Hope Frozen, Netflix Thai documentary about cryonic freezing of girl’s brain and her family’s emotional journey, is also about Thailand’s scientific prowess, filmmaker says

  • After her death from brain cancer, the family of a two-year-old girl in Bangkok make the life-changing decision to have her brain cryonically preserved
  • Pailin Wedel’s film follows the Buddhist family’s struggle to put their faith in science and address the religious and ethical questions their action raises

Reading Time:4 minutes
Why you can trust SCMP
A still from the documentary Hope Frozen. The film tells the story of a Thai family who decide to cryonically freeze their dying two-year-old daughter’s brain in the hope she can be brought back to life when technology is advanced enough, and the journey of discovery they go on.

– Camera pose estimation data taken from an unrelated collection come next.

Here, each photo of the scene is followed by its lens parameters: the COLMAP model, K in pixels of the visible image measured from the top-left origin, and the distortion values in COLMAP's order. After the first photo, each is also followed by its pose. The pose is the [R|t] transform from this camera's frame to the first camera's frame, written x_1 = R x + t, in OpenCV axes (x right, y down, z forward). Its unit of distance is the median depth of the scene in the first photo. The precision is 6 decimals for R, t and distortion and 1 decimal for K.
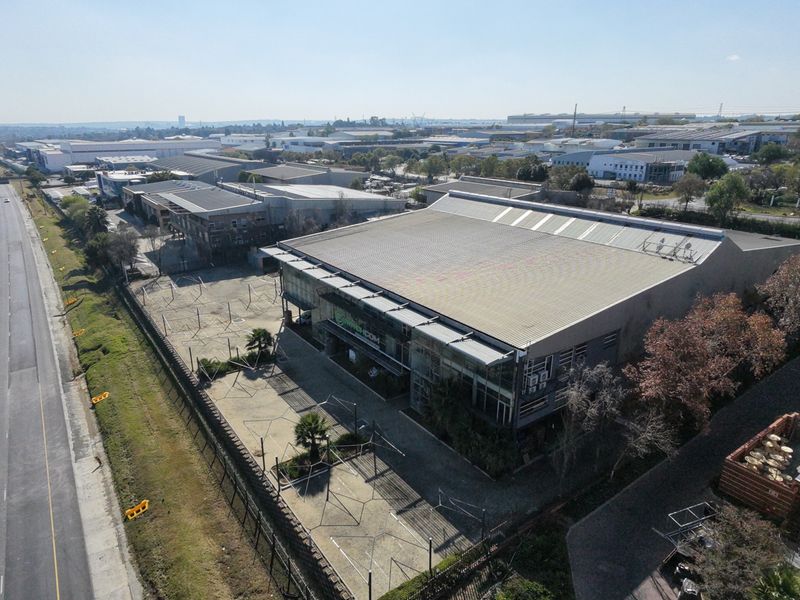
lens RADIAL K [[509.1, 0, 400.0], [0, 509.1, 300.0], [0, 0, 1]] dist [0.000106, 0.002179]
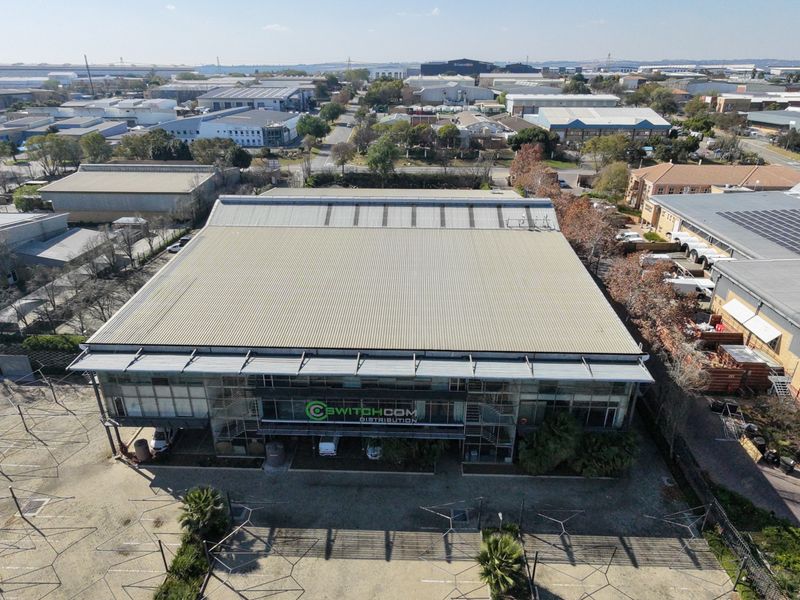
lens RADIAL K [[509.1, 0, 400.0], [0, 509.1, 300.0], [0, 0, 1]] dist [0.000106, 0.002179]
pose [[0.611744, -0.320531, 0.723207, -0.521357], [0.256085, 0.945244, 0.202322, -0.229760], [-0.748458, 0.061433, 0.660331, 0.439855]]
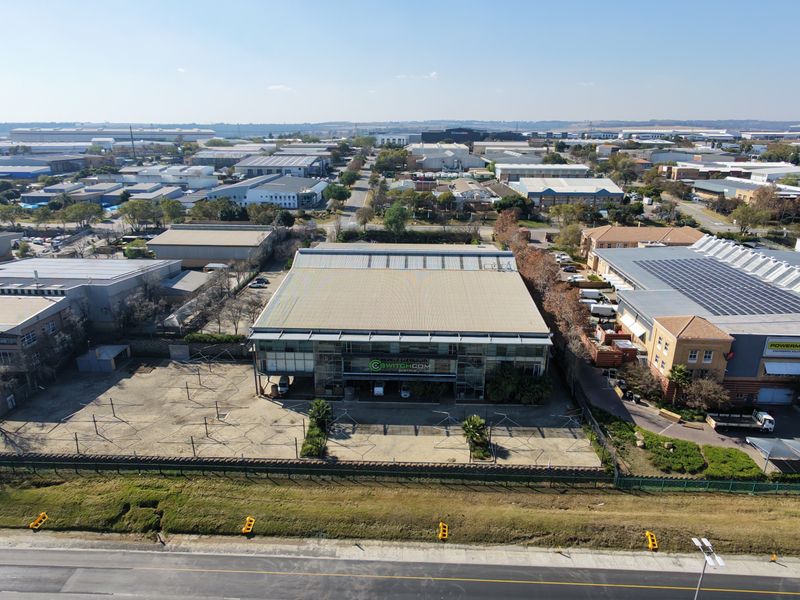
lens RADIAL K [[509.1, 0, 400.0], [0, 509.1, 300.0], [0, 0, 1]] dist [0.000106, 0.002179]
pose [[0.611161, -0.246732, 0.752067, -1.036151], [0.252838, 0.961247, 0.109892, -0.258093], [-0.750036, 0.122990, 0.649861, 0.086122]]
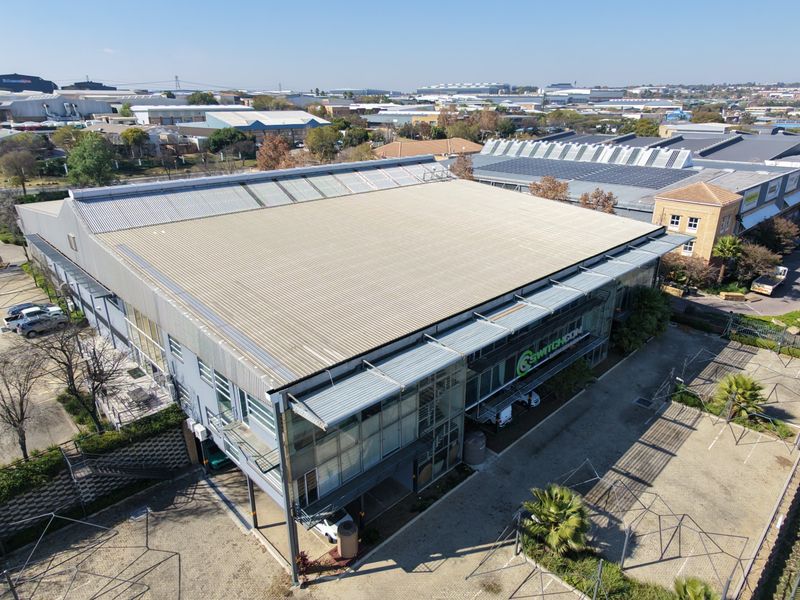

When a girl from Thailand with brain cancer died in 2015 and her medical engineer parents made the decision to cryogenically freeze her brain in a United States facility, the story made news globally, as the girl is the youngest person in the world to have her brain preserved for future reanimation using the still unproven technology.

Advertisement

For Thai filmmaker Pailin Wedel, who has made a documentary about the family’s quest to bring their child back to life, the real story happened after the fact. “My film follows the emotional journey of the girl’s brother and parents, who saw it as their duty to do everything in their power to give their daughter a chance of life. What happens to them after they made that decision?” says Wedel.

The 75-minute feature Hope Frozen portrays the emotional struggle of parents Sahatorn and Nareerat Naovaratpong who, as Buddhists, have to contend with the religious, ethical and medical repercussions of their decision, and the quest by the girl’s brother Matrix, a science prodigy, to find out whether the science can bring his beloved sister back to life one day.

The girl, Matheryin, or Einz as her family nicknamed her, suffered from a rare form of brain cancer and died before she turned three. She was put into a deeply frozen state at the point of her death in Thailand.

Wedel learned about the story after international media reported that Einz’s remains were transported from Thailand to Alcor, a non-profit organisation based in the US state of Arizona which embraces cryonics, the experimental procedure that uses ultra-cold temperature to preserve the remains of someone who has died in the hope of reviving them one day when the technology becomes advanced enough to do so.